Hi, I’m Marilyn O’Malley and I’m a perfectionist!
It all started when I was four years old and my parents got in a big fight in front of me and I thought it was my fault for having too much fun. Shortly after the fight, my parents divorced and no one explained the disappearance of my father to me. Then my grandmother pulled my little four year old body close to her and looked sternly in my eyes and said, “you’d better be good for your mom or you could lose her too!”
Holiest of crap! I became the good girl extraordinary instantly. Being young and sensitive I took everything I was told, literally. I was going to do whatever I had to do to save me and my family. And if I wasn’t perfect, I could loose everything. “I”, no longer mattered. I vowed to not need or desire unless it wasn’t too much trouble, to be strong, put everyone else first, be fearless and loyal to my family… I was the emotional support of my family at the expense of myself.
How about you?
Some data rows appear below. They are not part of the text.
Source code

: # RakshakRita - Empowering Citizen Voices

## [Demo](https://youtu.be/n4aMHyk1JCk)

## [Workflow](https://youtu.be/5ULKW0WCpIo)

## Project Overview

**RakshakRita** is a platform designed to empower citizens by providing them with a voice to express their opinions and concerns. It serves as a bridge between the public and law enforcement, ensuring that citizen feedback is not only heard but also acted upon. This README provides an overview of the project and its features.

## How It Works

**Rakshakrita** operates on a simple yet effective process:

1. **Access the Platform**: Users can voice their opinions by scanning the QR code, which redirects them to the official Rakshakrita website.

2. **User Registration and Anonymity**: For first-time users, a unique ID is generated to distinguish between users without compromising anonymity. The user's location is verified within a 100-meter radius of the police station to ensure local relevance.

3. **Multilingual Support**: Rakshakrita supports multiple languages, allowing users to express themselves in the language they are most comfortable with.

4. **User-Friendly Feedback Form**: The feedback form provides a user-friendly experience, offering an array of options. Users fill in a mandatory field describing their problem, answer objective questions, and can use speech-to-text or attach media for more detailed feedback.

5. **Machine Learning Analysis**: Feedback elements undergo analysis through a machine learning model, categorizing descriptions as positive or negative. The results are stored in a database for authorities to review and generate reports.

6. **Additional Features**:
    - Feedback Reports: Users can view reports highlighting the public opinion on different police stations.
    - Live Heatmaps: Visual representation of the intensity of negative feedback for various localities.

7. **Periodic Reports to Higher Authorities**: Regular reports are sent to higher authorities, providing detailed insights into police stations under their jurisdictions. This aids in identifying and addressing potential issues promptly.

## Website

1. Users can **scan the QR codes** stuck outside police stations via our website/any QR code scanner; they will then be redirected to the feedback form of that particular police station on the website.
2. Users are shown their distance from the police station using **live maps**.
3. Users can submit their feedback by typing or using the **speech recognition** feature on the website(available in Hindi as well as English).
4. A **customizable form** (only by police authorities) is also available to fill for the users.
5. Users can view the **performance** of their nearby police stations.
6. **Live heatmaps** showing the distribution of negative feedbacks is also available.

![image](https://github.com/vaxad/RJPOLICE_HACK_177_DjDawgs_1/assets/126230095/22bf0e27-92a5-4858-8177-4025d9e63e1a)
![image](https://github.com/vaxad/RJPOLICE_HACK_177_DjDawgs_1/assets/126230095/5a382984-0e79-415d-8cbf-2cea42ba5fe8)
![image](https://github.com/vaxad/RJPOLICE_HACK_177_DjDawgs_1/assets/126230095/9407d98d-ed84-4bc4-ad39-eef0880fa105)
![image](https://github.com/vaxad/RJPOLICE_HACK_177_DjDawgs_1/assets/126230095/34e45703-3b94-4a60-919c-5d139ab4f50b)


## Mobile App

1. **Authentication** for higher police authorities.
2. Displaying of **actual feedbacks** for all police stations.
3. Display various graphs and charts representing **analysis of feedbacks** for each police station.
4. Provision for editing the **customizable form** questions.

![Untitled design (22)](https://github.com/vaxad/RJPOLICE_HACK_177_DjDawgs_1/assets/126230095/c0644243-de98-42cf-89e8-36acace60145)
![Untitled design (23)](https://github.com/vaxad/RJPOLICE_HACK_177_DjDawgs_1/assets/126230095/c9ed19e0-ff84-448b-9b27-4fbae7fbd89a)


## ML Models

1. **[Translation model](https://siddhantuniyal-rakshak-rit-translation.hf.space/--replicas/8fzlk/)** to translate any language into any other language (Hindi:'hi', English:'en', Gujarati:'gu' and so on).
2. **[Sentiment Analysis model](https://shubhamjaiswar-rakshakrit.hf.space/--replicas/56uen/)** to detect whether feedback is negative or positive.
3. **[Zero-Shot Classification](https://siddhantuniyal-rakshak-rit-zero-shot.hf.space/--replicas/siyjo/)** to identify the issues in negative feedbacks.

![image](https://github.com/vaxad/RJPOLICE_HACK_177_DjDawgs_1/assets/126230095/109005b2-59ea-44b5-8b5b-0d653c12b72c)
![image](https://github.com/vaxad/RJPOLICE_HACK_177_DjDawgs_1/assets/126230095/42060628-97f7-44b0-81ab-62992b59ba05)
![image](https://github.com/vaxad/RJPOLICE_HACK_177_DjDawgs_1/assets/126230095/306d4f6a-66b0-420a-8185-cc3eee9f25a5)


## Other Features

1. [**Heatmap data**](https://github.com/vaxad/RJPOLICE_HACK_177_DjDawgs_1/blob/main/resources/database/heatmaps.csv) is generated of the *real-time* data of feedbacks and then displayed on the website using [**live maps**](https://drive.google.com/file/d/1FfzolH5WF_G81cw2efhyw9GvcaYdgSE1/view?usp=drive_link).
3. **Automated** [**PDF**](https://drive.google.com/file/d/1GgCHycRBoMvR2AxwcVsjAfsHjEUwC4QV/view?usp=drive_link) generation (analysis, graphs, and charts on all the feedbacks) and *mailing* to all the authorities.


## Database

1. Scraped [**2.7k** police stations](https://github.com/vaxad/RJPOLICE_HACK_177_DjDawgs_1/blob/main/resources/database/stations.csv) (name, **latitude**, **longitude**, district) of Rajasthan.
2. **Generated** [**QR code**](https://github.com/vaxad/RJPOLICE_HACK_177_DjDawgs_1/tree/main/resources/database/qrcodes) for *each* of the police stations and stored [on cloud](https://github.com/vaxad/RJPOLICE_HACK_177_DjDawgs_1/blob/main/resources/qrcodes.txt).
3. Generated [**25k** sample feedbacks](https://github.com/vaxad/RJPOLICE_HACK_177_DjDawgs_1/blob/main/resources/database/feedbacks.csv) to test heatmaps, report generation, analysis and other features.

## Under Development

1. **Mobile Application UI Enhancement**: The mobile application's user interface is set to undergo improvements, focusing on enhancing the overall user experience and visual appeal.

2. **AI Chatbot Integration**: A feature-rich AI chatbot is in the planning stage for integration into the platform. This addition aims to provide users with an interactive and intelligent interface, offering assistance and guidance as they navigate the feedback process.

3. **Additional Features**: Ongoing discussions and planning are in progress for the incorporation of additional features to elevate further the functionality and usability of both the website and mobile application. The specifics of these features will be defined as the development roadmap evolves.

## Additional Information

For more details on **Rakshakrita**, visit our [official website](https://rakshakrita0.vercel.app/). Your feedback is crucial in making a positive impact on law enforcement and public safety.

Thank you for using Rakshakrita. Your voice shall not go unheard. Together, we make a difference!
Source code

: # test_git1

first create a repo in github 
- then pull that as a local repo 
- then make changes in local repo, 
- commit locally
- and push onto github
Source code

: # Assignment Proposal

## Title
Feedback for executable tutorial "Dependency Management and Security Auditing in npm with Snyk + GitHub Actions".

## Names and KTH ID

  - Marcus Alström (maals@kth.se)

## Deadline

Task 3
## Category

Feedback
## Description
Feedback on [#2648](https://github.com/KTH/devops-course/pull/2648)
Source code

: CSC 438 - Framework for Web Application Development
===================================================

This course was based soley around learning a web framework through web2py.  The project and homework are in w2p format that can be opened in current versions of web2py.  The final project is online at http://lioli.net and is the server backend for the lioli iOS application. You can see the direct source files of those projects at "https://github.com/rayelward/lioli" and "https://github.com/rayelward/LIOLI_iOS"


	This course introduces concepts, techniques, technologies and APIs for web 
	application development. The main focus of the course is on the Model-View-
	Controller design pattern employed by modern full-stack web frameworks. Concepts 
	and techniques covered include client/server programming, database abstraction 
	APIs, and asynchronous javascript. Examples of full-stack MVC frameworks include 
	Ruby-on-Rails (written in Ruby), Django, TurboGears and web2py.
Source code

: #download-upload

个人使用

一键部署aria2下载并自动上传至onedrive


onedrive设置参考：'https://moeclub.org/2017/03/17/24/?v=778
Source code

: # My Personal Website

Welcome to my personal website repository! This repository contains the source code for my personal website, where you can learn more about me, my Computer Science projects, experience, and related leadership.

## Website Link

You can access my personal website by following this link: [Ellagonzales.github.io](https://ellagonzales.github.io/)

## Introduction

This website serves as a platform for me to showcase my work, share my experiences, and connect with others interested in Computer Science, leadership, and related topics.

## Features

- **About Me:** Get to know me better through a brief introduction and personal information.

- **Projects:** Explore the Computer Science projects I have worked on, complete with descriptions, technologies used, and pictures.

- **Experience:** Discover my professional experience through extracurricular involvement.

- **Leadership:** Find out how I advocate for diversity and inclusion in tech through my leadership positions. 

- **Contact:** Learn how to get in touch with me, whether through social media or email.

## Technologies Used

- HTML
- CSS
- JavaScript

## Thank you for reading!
Any childhood experiences or traumas that scared the shit out of you, so much so, that you believed you better become the perfect child problem solver for your family, so your world wouldn’t come crashing down on you?
Or maybe your world did come tumbling down and you were the only one capable of putting or holding it energetically and/or emotionally together.
I have a couple clients that were bullied as children and they created an inner bully, their perfectionist who was on vigilant guard to make sure no one ever hurt or bullied them again. They are highly critical of themselves 24/7 so no one else can hurt them. . They had to come up with methods to survive in order to feel safe in their environments since they didn’t feel others could protect them. If I am good enough and not broken, this woundn’t be happening to me, I would be protected, loved and accepted.
Does that sound familiar to any of you?
My charismatic leaders who have had traumatic childhoods, who need to be seen and heard, loved and cherished go through anguish times believing others are going to find out that they are imposters, because they do not feel perfect enough to lead. It doesn’t feel safe for them to be so vulnerable in front of others where they can be criticized, hurt, and abandoned.
At home or in school they have been told to tone it down, they are too much, or who do they think they are to want so much attention. So they became straight A students and did things to stand out to get the attention they desired. So critical of themselves are they, that one moment they are leading in their brilliance and the next they are in a fetal position on the couch painfully recounting what they should have done better and where they weren’t perfect and asking were they too much…
So as you can see from the above examples how perfection rose up out of not feeling safe and how we were so brilliant as a child to design a means to create some sense of safety for ourselves. Creating guide lines to keep us safe and get our needs met.
So let’s CELEBRATE that brilliant child that we were for being so innovative, courageous, smart, resistant, and resourceful to keep us safe and moving forward! I INVITE us all to find compassion, forgiveness and love for ourselves, then and now.
What needs to be addressed now is that we no longer need to be so critical of ourselves. It is more important for us to become ourselves and to be able to ask and receive what we need and desire in our lives. It is time for us to heal the wounds and traumas that keep feeding the perfectionist in us. It is time to give our inner child what they missed as children and what makes us unique and authentic adults. Love, attention, and honor.
Learning how to give and receive what we desire and need is key. That is not easy for a perfectionist. It doesn’t feel right doing for ourselves at first. Small steps are usually needed to feel safe being so vulnerable. Getting out of our heads and into our bodies is a feat in itself. We have to give ourselves time to become aware of the thinking and beliefs that are driving our unconscious perfectionist
Perfectionism is damaging our health and creativity because we are in constant stress of fight or flight, raising our cortisol levels, burning out our adrenals and more physical problems.
Mentally it is draining us of creativity because we are in the past or in the future and not in the PRESENT where we create and heal. All our focus is on what we don’t want instead of what we desire. So guess what happens? We’re creating all the things we don’t desire and creating more stress and proving ourselves right that we aren’t good enough.
When we are not in the NOW we can’t be intuitive either. When we are stressed, our mind is spinning and we aren’t in our bodies feeling. When we aren’t feeling our feelings we’re not processing them and we’re not receiving important information that can serve us manifesting the life and business we desire.